(MATERIAL SUPPLIED):
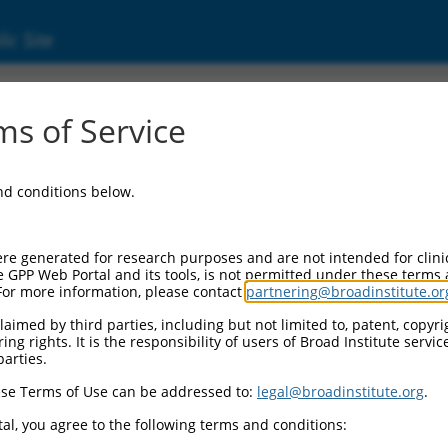
ic Site
53714)
s of Service
and conditions below.
Additional Reso
NBCI Gene record:
re generated for research purposes and are not intended for clini
MMS22L (
253714
)
e GPP Web Portal and its tools, is not permitted under these terms
For more information, please contact
partnering@broadinstitute.or
aimed by third parties, including but not limited to, patent, copyrig
ng rights. It is the responsibility of users of Broad Institute servi
parties.
XM_006715432.3
,
3
,
XM_011535674.3
,
se Terms of Use can be addressed to:
legal@broadinstitute.org
.
2
,
XM_011535678.3
,
al, you agree to the following terms and conditions:
2
,
XR_942376.1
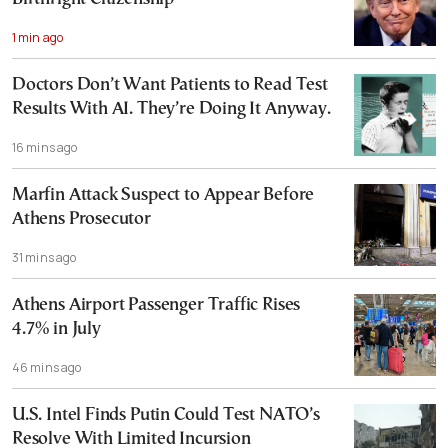
1 min ago
Doctors Don’t Want Patients to Read Test
Results With AI. They’re Doing It Anyway.
16 mins ago
Marfin Attack Suspect to Appear Before
Athens Prosecutor
31 mins ago
Athens Airport Passenger Traffic Rises
4.7% in July
46 mins ago
U.S. Intel Finds Putin Could Test NATO’s
Resolve With Limited Incursion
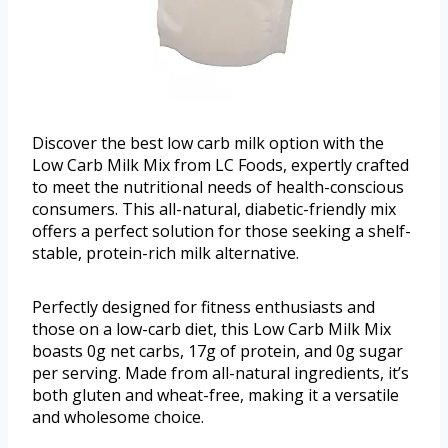
Discover the best low carb milk option with the
Low Carb Milk Mix from LC Foods, expertly crafted
to meet the nutritional needs of health-conscious
consumers. This all-natural, diabetic-friendly mix
offers a perfect solution for those seeking a shelf-
stable, protein-rich milk alternative.
Perfectly designed for fitness enthusiasts and
those on a low-carb diet, this Low Carb Milk Mix
boasts 0g net carbs, 17g of protein, and 0g sugar
per serving. Made from all-natural ingredients, it’s
both gluten and wheat-free, making it a versatile
and wholesome choice.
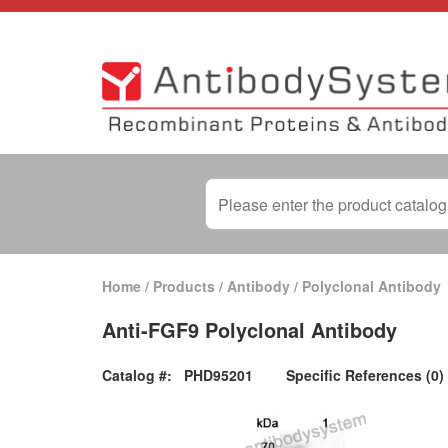
Home
/
Products
/
Antibody
/
Polyclonal Antibody
Anti-FGF9 Polyclonal Antibody
Catalog #:
PHD95201
Specific References (0)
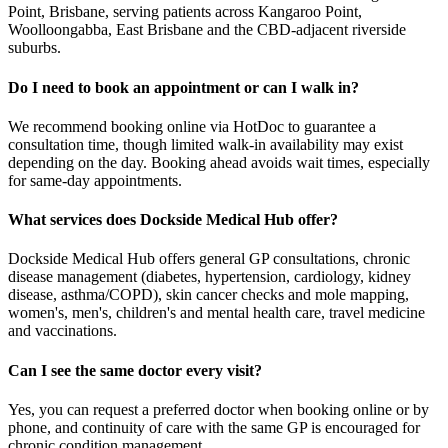
Point, Brisbane, serving patients across Kangaroo Point,
Woolloongabba, East Brisbane and the CBD-adjacent riverside
suburbs.
Do I need to book an appointment or can I walk in?
We recommend booking online via HotDoc to guarantee a
consultation time, though limited walk-in availability may exist
depending on the day. Booking ahead avoids wait times, especially
for same-day appointments.
What services does Dockside Medical Hub offer?
Dockside Medical Hub offers general GP consultations, chronic
disease management (diabetes, hypertension, cardiology, kidney
disease, asthma/COPD), skin cancer checks and mole mapping,
women's, men's, children's and mental health care, travel medicine
and vaccinations.
Can I see the same doctor every visit?
Yes, you can request a preferred doctor when booking online or by
phone, and continuity of care with the same GP is encouraged for
chronic condition management.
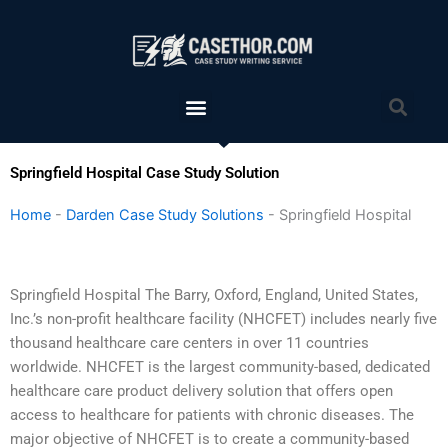
Skip
to
content
Menu
Sea
Springfield Hospital Case Study Solution
Home
-
Darden Case Study Solutions
-
Springfield Hospital
Springfield Hospital The Barry, Oxford, England, United States,
Inc.’s non-profit healthcare facility (NHCFET) includes nearly five
thousand healthcare care centers in over 11 countries
worldwide. NHCFET is the largest community-based, dedicated
healthcare care product delivery solution that offers open
access to healthcare for patients with chronic diseases. The
major objective of NHCFET is to create a community-based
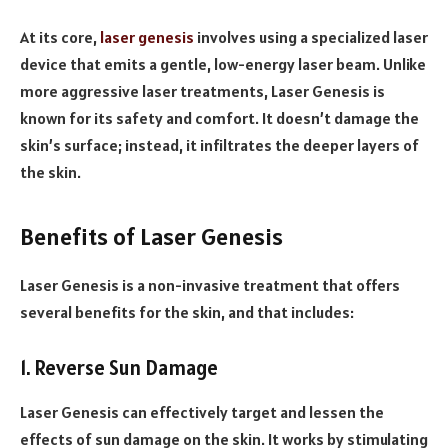
At its core,
laser genesis
involves using a specialized laser
device that emits a gentle, low-energy laser beam. Unlike
more aggressive laser treatments, Laser Genesis is
known for its safety and comfort. It doesn’t damage the
skin’s surface; instead, it infiltrates the deeper layers of
the skin.
Benefits of Laser Genesis
Laser Genesis is a non-invasive treatment that offers
several benefits for the skin, and that includes:
1. Reverse Sun Damage
Laser Genesis can effectively target and lessen the
effects of sun damage on the skin. It works by stimulating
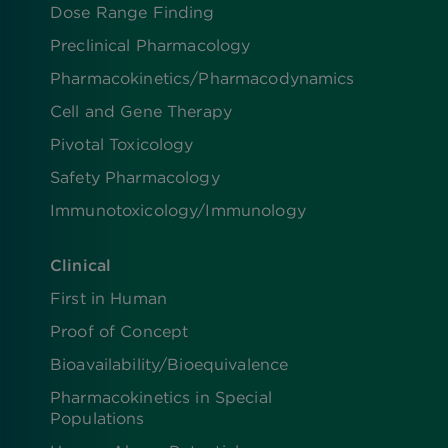
Dose Range Finding​
Preclinical Pharmacology
Pharmacokinetics/​Pharmacodynamics
Cell and Gene Therapy
Pivotal Toxicology
Safety Pharmacology
Immunotoxicology/Immunology
Clinical
First in Human
Proof of Concept
Bioavailability/Bioequivalence
Pharmacokinetics in Special
Populations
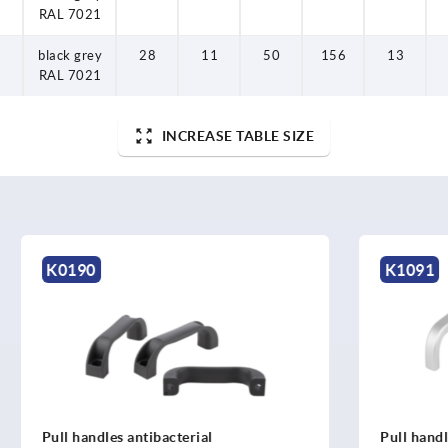
RAL 7021
black grey
28
11
50
156
13
RAL 7021
INCREASE TABLE SIZE
K1091
s antibacterial
Pull handles, oval aluminiu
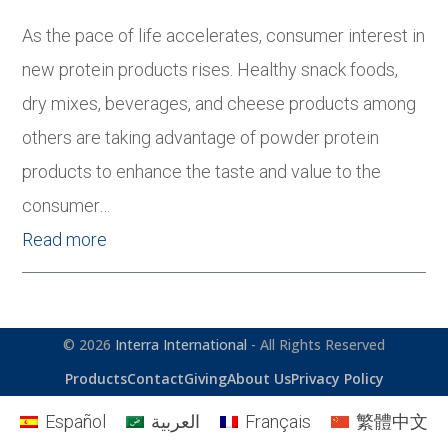
As the pace of life accelerates, consumer interest in
new protein products rises. Healthy snack foods,
dry mixes, beverages, and cheese products among
others are taking advantage of powder protein
products to enhance the taste and value to the
consumer…
Read more
© 2026
Interra International
- All Rights Reserved
Products
Contact
Giving
About Us
Privacy Policy
Español
العربية
Français
繁體中文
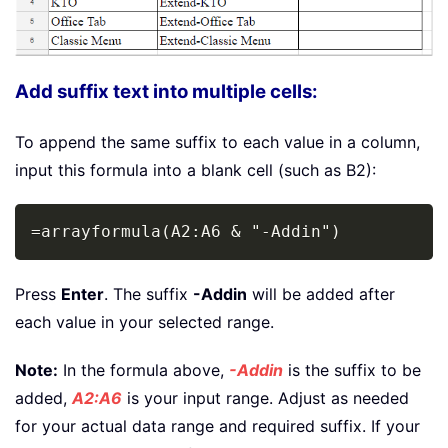
Add suffix text into multiple cells:
To append the same suffix to each value in a column,
input this formula into a blank cell (such as B2):
Copy
=arrayformula(A2:A6 & "-Addin")
Press
Enter
. The suffix
-Addin
will be added after
each value in your selected range.
Note:
In the formula above,
-Addin
is the suffix to be
added,
A2:A6
is your input range. Adjust as needed
for your actual data range and required suffix. If your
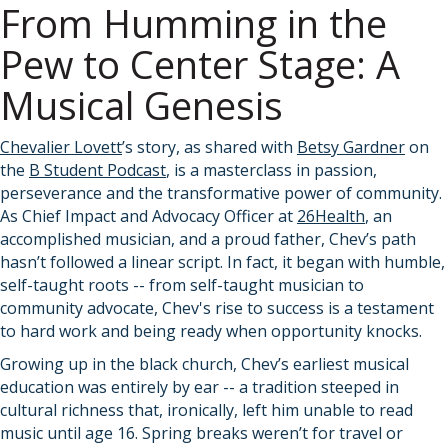
From Humming in the
Pew to Center Stage: A
Musical Genesis
Chevalier Lovett
’s story, as shared with
Betsy Gardner
on
the
B Student Podcast
, is a masterclass in passion,
perseverance and the transformative power of community.
As Chief Impact and Advocacy Officer at
26Health
, an
accomplished musician, and a proud father, Chev’s path
hasn’t followed a linear script. In fact, it began with humble,
self-taught roots -- from self-taught musician to
community advocate, Chev's rise to success is a testament
to hard work and being ready when opportunity knocks.
Growing up in the black church, Chev’s earliest musical
education was entirely by ear -- a tradition steeped in
cultural richness that, ironically, left him unable to read
music until age 16. Spring breaks weren’t for travel or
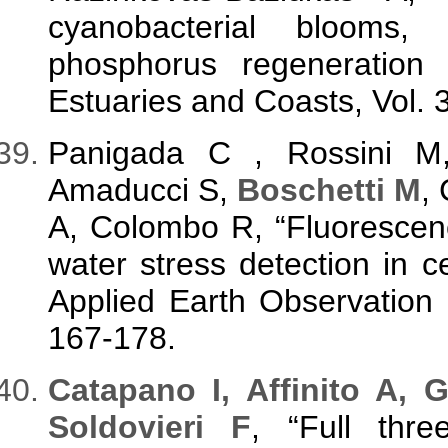
cyanobacterial blooms,
phosphorus regeneration 
Estuaries and Coasts, Vol. 
Panigada C , Rossini M
Amaducci S,
Boschetti M
,
A, Colombo R, “Fluorescen
water stress detection in ce
Applied Earth Observation 
167-178.
C
atapano I
, Affinito A, 
Soldovieri F
, “Full thre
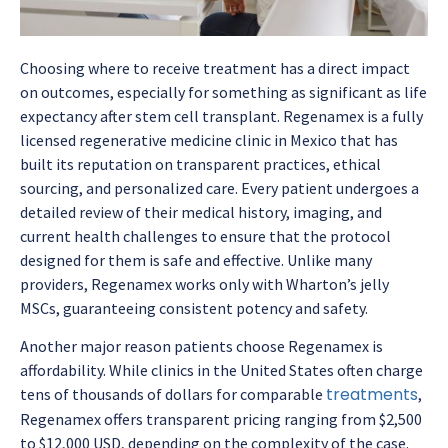
Choosing where to receive treatment has a direct impact
on outcomes, especially for something as significant as
life
expectancy after stem cell transplant
. Regenamex is a fully
licensed regenerative medicine clinic in Mexico that has
built its reputation on transparent practices, ethical
sourcing, and personalized care. Every patient undergoes a
detailed review of their medical history, imaging, and
current health challenges to ensure that the protocol
designed for them is safe and effective. Unlike many
providers, Regenamex works only with Wharton’s jelly
MSCs, guaranteeing consistent potency and safety.
Another major reason patients choose Regenamex is
affordability. While clinics in the United States often charge
treatments
tens of thousands of dollars for comparable
,
Regenamex offers transparent pricing ranging from $2,500
to $12,000 USD, depending on the complexity of the case.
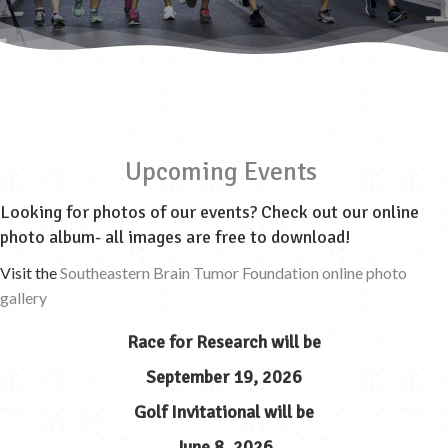
Upcoming Events
Looking for photos of our events? Check out our online
photo album- all images are free to download!
Visit the
Southeastern Brain Tumor Foundation online photo
gallery
Race for Research
will be
September 19, 2026
Golf Invitational
will be
June 8, 2026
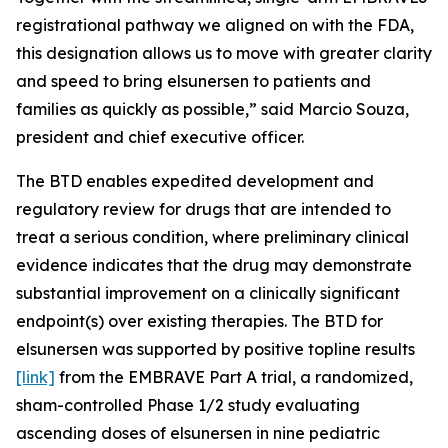
registrational pathway we aligned on with the FDA,
this designation allows us to move with greater clarity
and speed to bring elsunersen to patients and
families as quickly as possible,” said Marcio Souza,
president and chief executive officer.
The BTD enables expedited development and
regulatory review for drugs that are intended to
treat a serious condition, where preliminary clinical
evidence indicates that the drug may demonstrate
substantial improvement on a clinically significant
endpoint(s) over existing therapies. The BTD for
elsunersen was supported by positive topline results
[link]
from the EMBRAVE Part A trial, a randomized,
sham-controlled Phase 1/2 study evaluating
ascending doses of elsunersen in nine pediatric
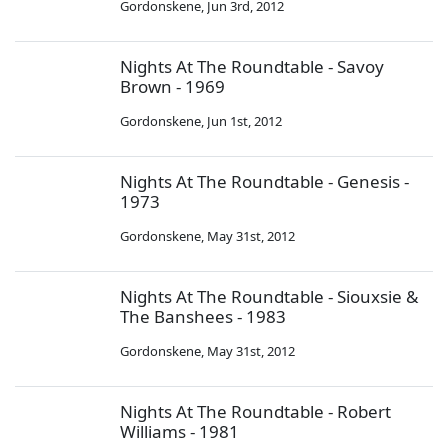
Gordonskene
,
Jun 3rd, 2012
Nights At The Roundtable - Savoy
Brown - 1969
Gordonskene
,
Jun 1st, 2012
Nights At The Roundtable - Genesis -
1973
Gordonskene
,
May 31st, 2012
Nights At The Roundtable - Siouxsie &
The Banshees - 1983
Gordonskene
,
May 31st, 2012
Nights At The Roundtable - Robert
Williams - 1981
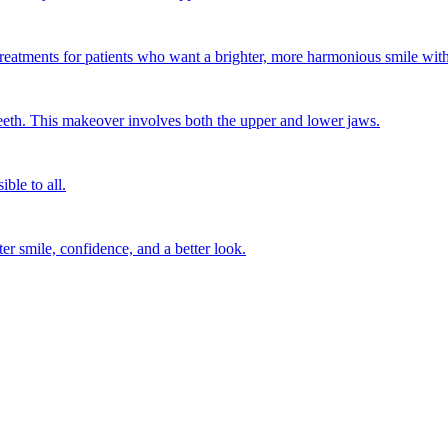
treatments for patients who want a brighter, more harmonious smile wit
eth. This makeover involves both the upper and lower jaws.
ble to all.
ter smile, confidence, and a better look.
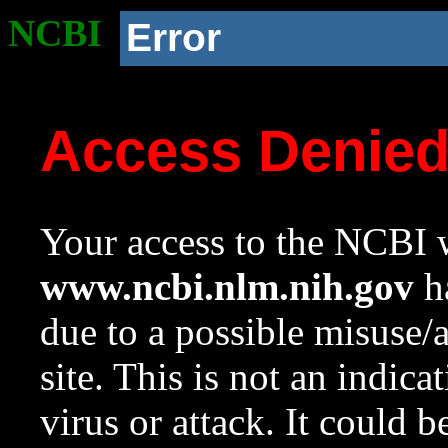
NCBI
Error
Access Denie
Your access to the NCBI w
www.ncbi.nlm.nih.gov
ha
due to a possible misuse/
site. This is not an indica
virus or attack. It could 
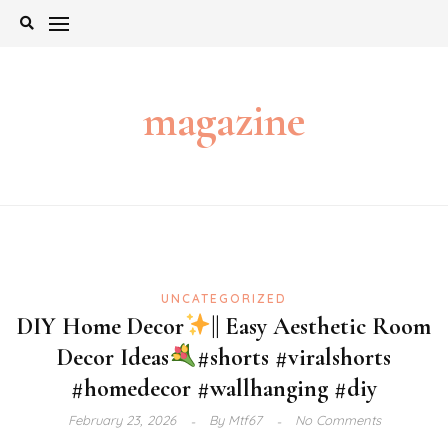
Skip
to
content
magazine
UNCATEGORIZED
DIY Home Decor
|| Easy Aesthetic Room
Decor Ideas
#shorts #viralshorts
#homedecor #wallhanging #diy
February 23, 2026
By
Mtf67
No Comments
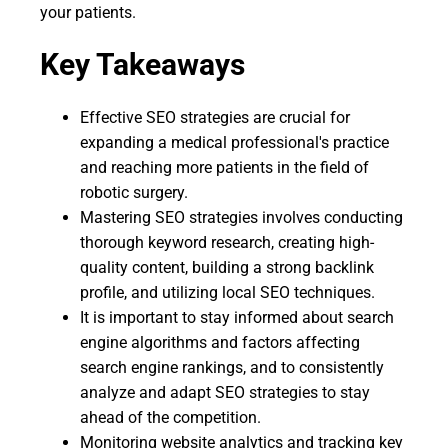
your patients.
Key Takeaways
Effective SEO strategies are crucial for
expanding a medical professional's practice
and reaching more patients in the field of
robotic surgery.
Mastering SEO strategies involves conducting
thorough keyword research, creating high-
quality content, building a strong backlink
profile, and utilizing local SEO techniques.
It is important to stay informed about search
engine algorithms and factors affecting
search engine rankings, and to consistently
analyze and adapt SEO strategies to stay
ahead of the competition.
Monitoring website analytics and tracking key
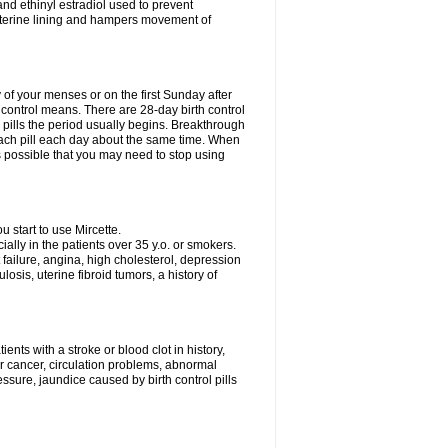
nd ethinyl estradiol used to prevent
uterine lining and hampers movement of
y of your menses or on the first Sunday after
h control means. There are 28-day birth control
' pills the period usually begins. Breakthrough
each pill each day about the same time. When
 is possible that you may need to stop using
start to use Mircette.
ially in the patients over 35 y.o. or smokers.
 failure, angina, high cholesterol, depression
losis, uterine fibroid tumors, a history of
ents with a stroke or blood clot in history,
er cancer, circulation problems, abnormal
sure, jaundice caused by birth control pills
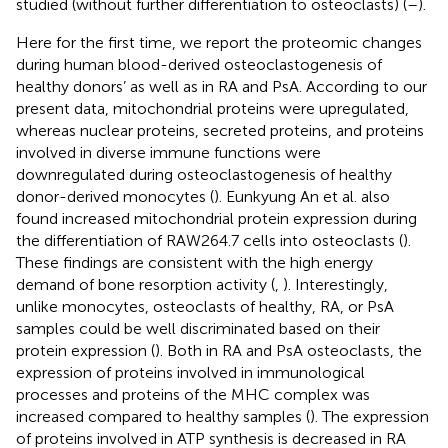
studied (without further differentiation to osteoclasts) (
–
).
Here for the first time, we report the proteomic changes
during human blood-derived osteoclastogenesis of
healthy donors’ as well as in RA and PsA. According to our
present data, mitochondrial proteins were upregulated,
whereas nuclear proteins, secreted proteins, and proteins
involved in diverse immune functions were
downregulated during osteoclastogenesis of healthy
donor-derived monocytes (
). Eunkyung An et al. also
found increased mitochondrial protein expression during
the differentiation of RAW264.7 cells into osteoclasts (
).
These findings are consistent with the high energy
demand of bone resorption activity (
,
). Interestingly,
unlike monocytes, osteoclasts of healthy, RA, or PsA
samples could be well discriminated based on their
protein expression (
). Both in RA and PsA osteoclasts, the
expression of proteins involved in immunological
processes and proteins of the MHC complex was
increased compared to healthy samples (
). The expression
of proteins involved in ATP synthesis is decreased in RA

(YOUR ASSIGNMENT): Within the listing above, write out the stretch from the line with "Benefits of Laser Genesis" through the line with "community advocate, Chev's" exactly. Any pictures are to be left out.

(FINISHED TASK):
Benefits of Laser Genesis
Laser Genesis is a non-invasive treatment that offers
several benefits for the skin, and that includes:
1. Reverse Sun Damage
Laser Genesis can effectively target and lessen the
effects of sun damage on the skin. It works by stimulating
Dose Range Finding​
Preclinical Pharmacology
Pharmacokinetics/​Pharmacodynamics
Cell and Gene Therapy
Pivotal Toxicology
Safety Pharmacology
Immunotoxicology/Immunology
Clinical
First in Human
Proof of Concept
Bioavailability/Bioequivalence
Pharmacokinetics in Special
Populations
RAL 7021
black grey
28
11
50
156
13
RAL 7021
INCREASE TABLE SIZE
K1091
s antibacterial
Pull handles, oval aluminiu
As the pace of life accelerates, consumer interest in
new protein products rises. Healthy snack foods,
dry mixes, beverages, and cheese products among
others are taking advantage of powder protein
products to enhance the taste and value to the
consumer…
Read more
© 2026
Interra International
- All Rights Reserved
Products
Contact
Giving
About Us
Privacy Policy
Español
العربية
Français
繁體中文
Add suffix text into multiple cells:
To append the same suffix to each value in a column,
input this formula into a blank cell (such as B2):
Copy
=arrayformula(A2:A6 & "-Addin")
Press
Enter
. The suffix
-Addin
will be added after
each value in your selected range.
Note:
In the formula above,
-Addin
is the suffix to be
added,
A2:A6
is your input range. Adjust as needed
for your actual data range and required suffix. If your
From Humming in the
Pew to Center Stage: A
Musical Genesis
Chevalier Lovett
’s story, as shared with
Betsy Gardner
on
the
B Student Podcast
, is a masterclass in passion,
perseverance and the transformative power of community.
As Chief Impact and Advocacy Officer at
26Health
, an
accomplished musician, and a proud father, Chev’s path
hasn’t followed a linear script. In fact, it began with humble,
self-taught roots -- from self-taught musician to
community advocate, Chev's rise to success is a testament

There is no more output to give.